Immunofluorescent staining was performed to analyze the expression of the DA neuronal markers Nurr1 and TH at the early stages of Hip-NSC differentiation in low serum conditions. The results revealed an increasing number of Nurr1-expressing cells over time, and increased expression of TH was detected (Fig. 5A). The proportions of Nurr1-positive cells and TH-positive neurons at day 7 (39.30±3.96 and 11.9±1.68%, respectively) were significantly greater than those at day 3 (22.23±2.10 and 4.63±1.25%, respectively; P=0.0187 and 0.0254, respectively; Fig. 5B).

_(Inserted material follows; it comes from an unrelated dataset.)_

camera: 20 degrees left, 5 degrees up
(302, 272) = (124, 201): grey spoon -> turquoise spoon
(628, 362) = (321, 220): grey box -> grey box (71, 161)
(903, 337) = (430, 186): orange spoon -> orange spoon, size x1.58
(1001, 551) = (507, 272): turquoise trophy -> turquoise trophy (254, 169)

To quantify and compare the levels of Nurr1 and TH protein expression at day 3 and 7 of differentiation a western blotting assay was performed. Nurr1 and TH proteins were expressed at day 3 (0.499±0.072 and 0.212±0.031, respectively), and their expression levels increased significantly at day 7 (0.792±0.067 and 0.473±0.072, respectively; P=0.0409 and 0.0292, respectively; Fig. 6).